Čista Proza (Чиста Проза; trans. Pure Prose) was a Yugoslav new wave band formed in Novi Sad in 1980. Despite releasing only one, self-titled album in 1983, the group was a notable act of the Yugoslav new wave scene.

==History==
===1980–1985===
In the summer of 1979, guitarist Milan Ćirić and bass guitarist Đorđe Pilipović met at the island of Krk, where they both performed with their own bands. Pilipović lived in Novi Sad, where he studied law, and Ćirić lived in Opatija, but as the latter had already planned to move to Novi Sad in order to study English language and literature at the University of Novi Sad, the two decided to start a band after Ćirić moves to the city. The two started looking for musicians, mainly via adverts in Novi Sad daily Dnevnik. Rehearsing with different musicians, for a while they worked with Ivan Fece "Firchie", at the time playing with La Strada. With the arrival of Stevan Miljučić (guitar, vocals) and Nandor Bakoš "Hati" (drums) in 1980, Čista Proza was officially formed.

Initially, the band mainly performed at youth work actions and similar events organized by Novi Sad Musical Youth organization. They had their first notable performance at the 1981 Subotica Youth Festival, which was followed by a series of successful appearances in Novi Sad, Belgrade and Zagreb. During the autumn of 1981, in Novi Sad's Meta Studio, the band made a promotional two-song recording, which was broadcast by major Yugoslav radio stations and provided the band with their first television appearances. On the New Year's Eve of 1982, the band performed at the Grok festival in Novi Sad, along with Bulevar, Paraf, Patrola, Buldogi, Grad and other bands of the country's new wave scene. After the performance, Bakoš temporarily left the band, being firstly replaced by Gradski Magazin (City Magazine) member Dragan Kašiković, and then by Miroslav Papić. In the meantime, the band started preparing their debut album, for which the recording sessions started on Bakoš's return, during March 1983 at Novi Sad's Meta Sound studio.

The band's debut, titled simply Čista Proza, was released by PGP-RTB in 1983. All the lyrics were written by Ćirić, except for the song "Krug" ("Circle"), written by Pilipović. As guests on the album appeared Zoran Stojšin (keyboards), Fazekaš Tibor (keyboards) and Josip Kovač (saxophone). Produced by the band themselves, the album brought the band's only hit "Leto" ("Summer").
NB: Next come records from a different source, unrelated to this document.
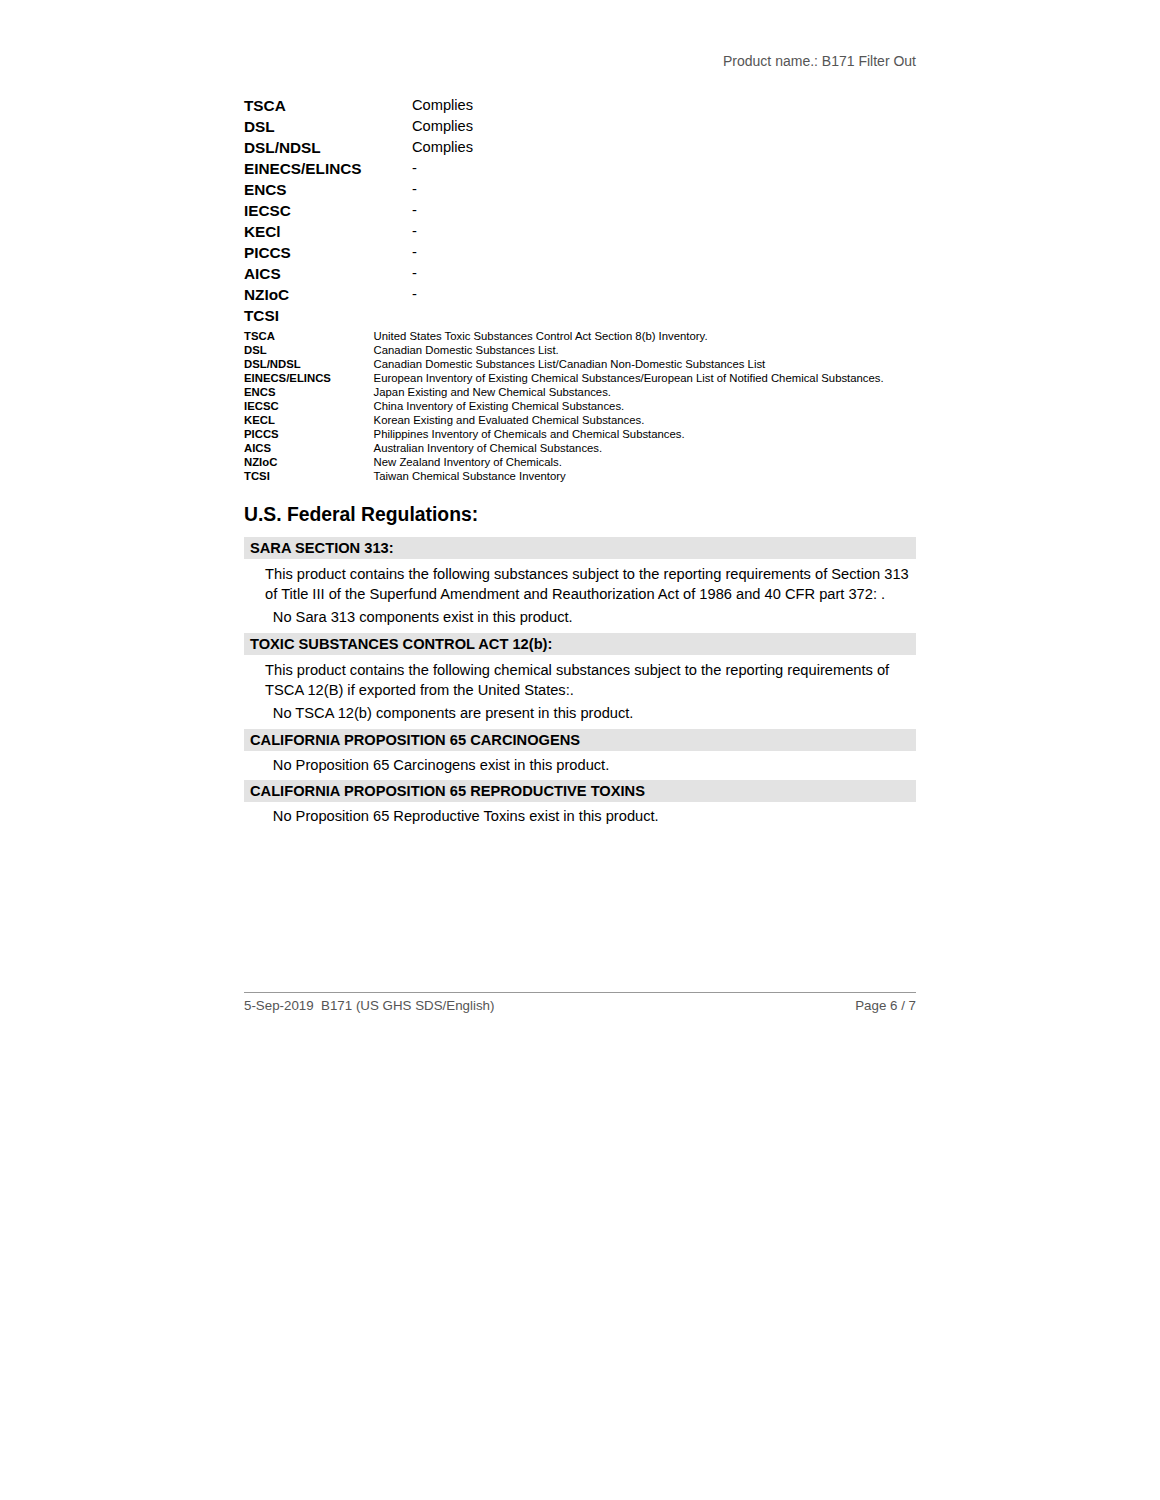Product name.: B171 Filter Out
| TSCA | Complies |
| DSL | Complies |
| DSL/NDSL | Complies |
| EINECS/ELINCS | - |
| ENCS | - |
| IECSC | - |
| KECl | - |
| PICCS | - |
| AICS | - |
| NZIoC | - |
| TCSI | |
| TSCA | United States Toxic Substances Control Act Section 8(b) Inventory. |
| DSL | Canadian Domestic Substances List. |
| DSL/NDSL | Canadian Domestic Substances List/Canadian Non-Domestic Substances List |
| EINECS/ELINCS | European Inventory of Existing Chemical Substances/European List of Notified Chemical Substances. |
| ENCS | Japan Existing and New Chemical Substances. |
| IECSC | China Inventory of Existing Chemical Substances. |
| KECL | Korean Existing and Evaluated Chemical Substances. |
| PICCS | Philippines Inventory of Chemicals and Chemical Substances. |
| AICS | Australian Inventory of Chemical Substances. |
| NZIoC | New Zealand Inventory of Chemicals. |
| TCSI | Taiwan Chemical Substance Inventory |
U.S. Federal Regulations:
SARA SECTION 313:
This product contains the following substances subject to the reporting requirements of Section 313 of Title III of the Superfund Amendment and Reauthorization Act of 1986 and 40 CFR part 372: .
No Sara 313 components exist in this product.
TOXIC SUBSTANCES CONTROL ACT 12(b):
This product contains the following chemical substances subject to the reporting requirements of TSCA 12(B) if exported from the United States:.
No TSCA 12(b) components are present in this product.
CALIFORNIA PROPOSITION 65 CARCINOGENS
No Proposition 65 Carcinogens exist in this product.
CALIFORNIA PROPOSITION 65 REPRODUCTIVE TOXINS
No Proposition 65 Reproductive Toxins exist in this product.
5-Sep-2019 B171 (US GHS SDS/English) Page 6 / 7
After the album release, the band went on a promotional tour, mainly performing in the province of Vojvodina, and started preparing new material for the second studio album. The album recording started in early 1985 at the Barbaro studio in Bukovac, but after recording only three songs, due to a disagreements between Ćirić and Pilipović, the band ceased to exist.

===Post breakup===
After the disbandment of Čista Proza, Ćirić opened a studio in Novi Sad. Having worked as a producer with acts such as KUD Idijoti, Partibrejkers, Instant Karma, Balkan and others, he moved to Netherlands, where he opened his Sing Sing studio. In his Dutch studio he worked with a number of bands from his home country, including Obojeni Program, Boye, Love Hunters and others, but also with Curtis Knight. For a while he worked as Motörhead sound technician. He died on 29 November 2021.

Pilipović gained a degree in law and worked as a judge in Novi Sad. Bakoš moved to Vienna and became a businessman, and Mijučić founded a marketing company.